Home, recently completed and the tallest residential block in Paris since 1977, stands out other ways. Not least it bridges a divide between social and private housing. Herbert Wright visited it, with architect Jean-Christophe Masson of Hamonic + Masson.
Words by Herbert Wright
The Boulevard Périphérique famously encircles Paris proper, and beyond it lay 'les banlieues', a vast urban splatter across the Île-de-France, characterised by social housing and a history of tensions that has periodically flared into riots. Paris has been making strides to bridge the chasm. A new €1.2million residential development called Home, just within the Périphérique in the thirteenth arrondissement, aims to bridge the social gap within a single building.
It's 'very pedalogical, it's a demonstration,' says Jean-Christophe Masson of Paris-based Hamonic + Masson, who designed the double-towered block in partnership with Nice-based architects Comte Vollenweider.
Architect Jean-Christophe Masson on a Home balcony. The Boulevard Périphérique crosses the cable-stayed bridge in the distance. Photo: Herbert Wright
Home had to respond to an unusual location, the Avenue de France. This is not a nineteenth century Haussman boulevard, but rather the most recent boulevard in Paris, commenced in 1995. It runs alongside the rail tracks from the Gare d'Austerlitz, which lie in a trench. By 2020, TGVs will be routed into the terminus. That means new build near to it needs to be proofed against serious train vibration. Home's structure is isolated by 330 damper boxes, blue and visibly wedged above walls and columns in its basement car park below the building. (If HS2 ever gets going, England will see a lot of such contraptions).

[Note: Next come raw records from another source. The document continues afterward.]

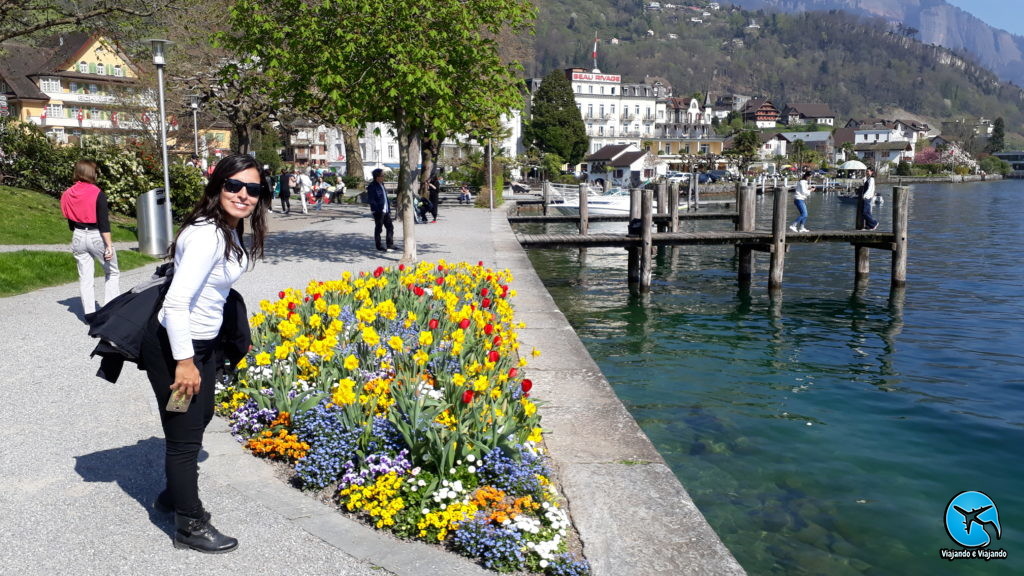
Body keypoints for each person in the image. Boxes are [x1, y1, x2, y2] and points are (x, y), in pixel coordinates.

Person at [143, 153, 267, 553]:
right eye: (234, 185)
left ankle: (173, 495)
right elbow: (177, 304)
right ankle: (189, 523)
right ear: (218, 186)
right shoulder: (207, 235)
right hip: (177, 348)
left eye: (253, 189)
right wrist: (184, 362)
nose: (243, 195)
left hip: (204, 346)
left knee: (200, 418)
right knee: (183, 436)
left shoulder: (227, 229)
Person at [59, 159, 119, 321]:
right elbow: (103, 222)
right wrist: (109, 245)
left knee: (85, 276)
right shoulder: (97, 193)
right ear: (91, 173)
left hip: (78, 235)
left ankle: (90, 314)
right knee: (112, 272)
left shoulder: (67, 193)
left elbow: (70, 219)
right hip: (96, 235)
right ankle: (109, 311)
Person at [367, 168, 395, 251]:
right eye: (382, 175)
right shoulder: (372, 186)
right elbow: (371, 200)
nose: (384, 177)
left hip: (385, 211)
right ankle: (378, 246)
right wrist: (376, 210)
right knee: (379, 229)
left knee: (390, 227)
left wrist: (388, 209)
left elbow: (385, 198)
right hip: (379, 211)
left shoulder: (382, 184)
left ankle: (390, 244)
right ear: (377, 177)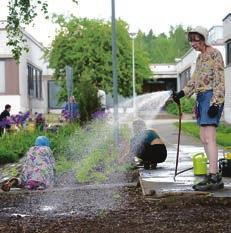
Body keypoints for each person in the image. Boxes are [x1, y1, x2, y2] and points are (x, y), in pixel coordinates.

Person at [172, 26, 225, 191]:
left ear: (203, 38)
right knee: (203, 138)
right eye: (191, 40)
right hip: (202, 98)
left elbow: (219, 79)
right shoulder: (201, 58)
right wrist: (182, 93)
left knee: (210, 138)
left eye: (195, 40)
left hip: (211, 97)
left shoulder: (215, 54)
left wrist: (215, 103)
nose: (193, 44)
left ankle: (214, 177)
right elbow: (195, 80)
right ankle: (212, 174)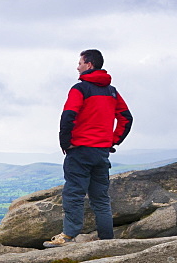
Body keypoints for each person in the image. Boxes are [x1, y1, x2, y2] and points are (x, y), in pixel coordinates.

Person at [43, 49, 133, 248]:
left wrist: (65, 143)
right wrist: (112, 141)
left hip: (80, 150)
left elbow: (68, 115)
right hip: (101, 152)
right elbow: (127, 119)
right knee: (100, 197)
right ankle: (107, 239)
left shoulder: (80, 89)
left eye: (80, 63)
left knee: (74, 194)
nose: (78, 66)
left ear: (89, 65)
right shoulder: (112, 92)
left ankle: (68, 236)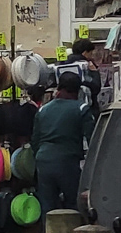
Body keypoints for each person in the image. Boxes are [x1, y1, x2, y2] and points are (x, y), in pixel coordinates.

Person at [30, 70, 95, 217]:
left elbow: (35, 141)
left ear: (59, 88)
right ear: (78, 91)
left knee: (48, 208)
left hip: (44, 161)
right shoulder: (81, 108)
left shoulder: (43, 110)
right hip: (68, 162)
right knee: (73, 206)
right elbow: (92, 140)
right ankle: (73, 231)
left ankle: (49, 232)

The private tower is topped with a communal roof terrace and a pavilion with a 'summer kitchen'. The Bibliothèque nationale is in the distance.
The other challenge the Avenue de France presents is to break the monotony of its rigid, rectangular blocks, all in a row and eight storeys high. Home disrupts this with two towers whose floors skew as they rise from a shared podium. In 1977, Paris re-instituted height limits at 37m, which one of Home's towers reaches. This contains 92 apartments for the private market. The other tower is Paris' first since 1977 to reach 50m, the new residential buildings height limit set in 2011, and it has 96 units of social housing. The gap between them lets light fall on a college building behind Home.
Home has an aluminium skin, which on its avenue facade is left silvery in the lower tower, while the taller one has a golden hue which continues in the towers' gap. The exterior is further warmed by transparent orange screens interspersed with railings and full-height rods around the balcony edges. Masson sees these balconies as platforms for residents to interact, at least visually. When people are on balconies in the gap, facing the opposite tower, he says, 'it's like they're presenting themselves in public, like the Queen'. This may sound hopeful, but the social dimension is informed by his own childhood, spent partially in Le Corbusier's Unité d'Habitation. In the private tower, all residents have access to a 'cuisine d'été' (summer kitchen) and terrace on the roof.
The social housing tower offers duplexes at the top.
The different floor plans result in a big variety of apartment configurations, including duplexes at the top. From there especially, the view is magnificent- high above the tracks, a panorama of older social housing stretches beyond the Péripérique and also into the arrondissement itself, south of Place d'Italie. The towers of Dominique Perrault's Bibliothèque nationale (1996) dominate the horizon to the north, their bronze hue resonating with Home's pallette. And the immediate surroundings will soon have more to offer. Next to Home, Edouard Francois' titanium clad Tour de Biodiversité with a rooftop forest has already topped out, and just beyond it, the foundations of a 180m office tower by Jean Nouvel have been laid.
The thirteenth arrondissement has become something of a test ground for evolving urbanist ideas, and Masson likes the idea that 'we can have social experiments'. Home literally bridges the gap between social and private (and puts UK affordable housing quotas to shame). It also brings a spatial dynamism and electric materiality to what was until recently a dull domain- the edge of Paris.